SUPPLIED TEXT:
═══
Sunday, 18 October 2009
X-Factor Twins (prove the) Rule!
In a week where personal opinion is made public, I have decided to air my own.
Those zealously gelled X-Factor twins are on Hit-lists all over the show (see what I did there?) to be dragged kicking and screaming in a very inharmonious fashion, from the X-Factor stage.
Thing is they won’t be.
And why won’t they?
Quite aside from the fact that their continued presence there is a bit biased:
* by the whole of Ireland and Louis’ family calling in to vote,
* because if Simon WAS so dead set against their being finalists, then he’d have had the power to have overruled his team-mate,
* and, paramount, it retains enthusiastic viewing figures because the whole country tunes in hopeful of watching them be voted off,
like it or not, they actually DO have the X-Factor.
Which is precisely why they’ve been allowed to remain in thus far. Simon’s no air-head. He might be Botox-ed to the gills and have the hair-do of a Gorilla, bless him, but he’s not stupid. In fact I have the utmost respect for the guy (apart from the weird things he had at his 50th – which could have been his crisis-point or a cry for help). And everything he ever says (music-wise) I always wholeheartedly agree with.
═══
WORK INSTRUCTION 1:
Summarize the X-Factor twins post in two sentences.
WORK INSTRUCTION 2:
Carry the X-Factor twins post forward from its final sentence, keeping the writer's voice.
The items are drawn from a separate source and have no connection to the X-Factor twins post.

INPUT DATA:
═══
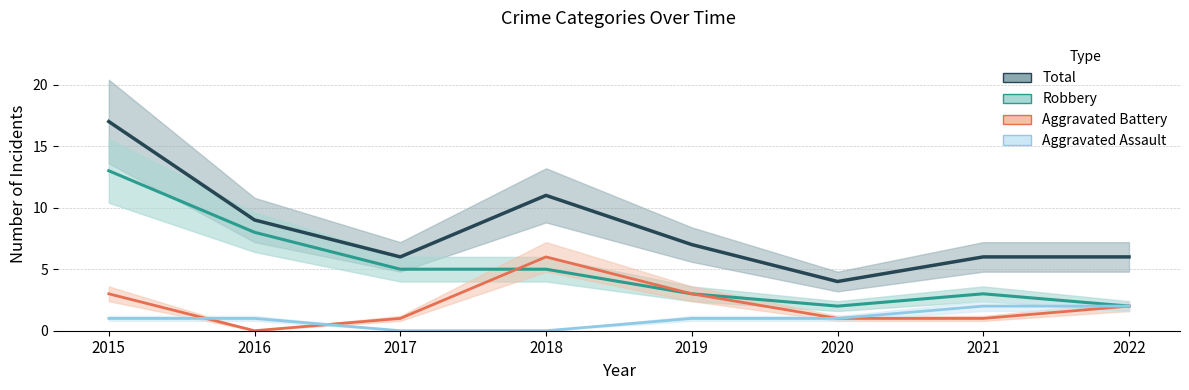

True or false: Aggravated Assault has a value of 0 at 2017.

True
═══
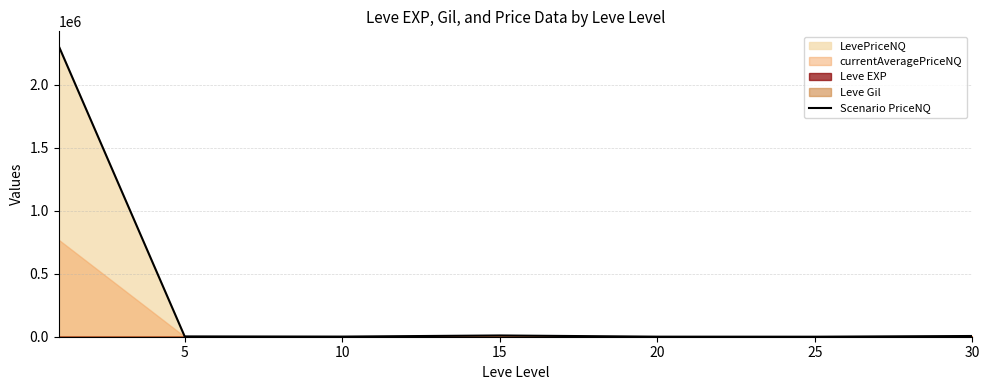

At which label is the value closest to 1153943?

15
═══
RESPONSE AREA 1:
The writer argues that the X-Factor twins, despite being on hit-lists of people who want them off the show, will not be voted out, partly because of votes from Ireland and Louis' family, Simon's power to overrule his team-mate had he truly objected, and the viewing figures from people hoping to see them go. Above all, the writer says the twins really do have the X-Factor, which is why Simon, whom the writer respects and calls no air-head, has let them remain so far.

RESPONSE AREA 2:
‘Y’know,’ he said last night. ‘In a strange was it was like watching the Exorcist for the first time time… although you hate it, you just HAVE to watch it again.’
Absolutely spot-on.
They are certainly an embarrassment to music lovers everywhere and if this was Britain’s Got Talent, they wouldn’t have got this far – because they haven’t. Got any talent.
But they DO have the X-Factor.
And what is this elusive factor called “X”?
The ability to humiliate oneself in front of cameras, whether unbeknown or engineered. These boys are either incredibly dense or incredibly clever. Either way they have managed to already make a name for themselves without having one talented cell in their combined bodies.
I didn't so much cringe last night at their pathetic attempts to sing whilst trying to remember their silly little 'moves', as applaud their bravado for giving it a go and making themselves look so foolish.
And they’ll get to the semi finals (I might eat my words after tonight’s voting of course, and I shall eat them with relish) because it will make great viewing. In much the same way as Chico was – and Same Difference. It’s cringe-worthy viewing and doesn’t the viewing public love to have a good squirm at the expense of somebody else?
Big Brother?
Living Like Animals?
Snog, Marry, Avoid?
Dating in the Dark?
Need I go On?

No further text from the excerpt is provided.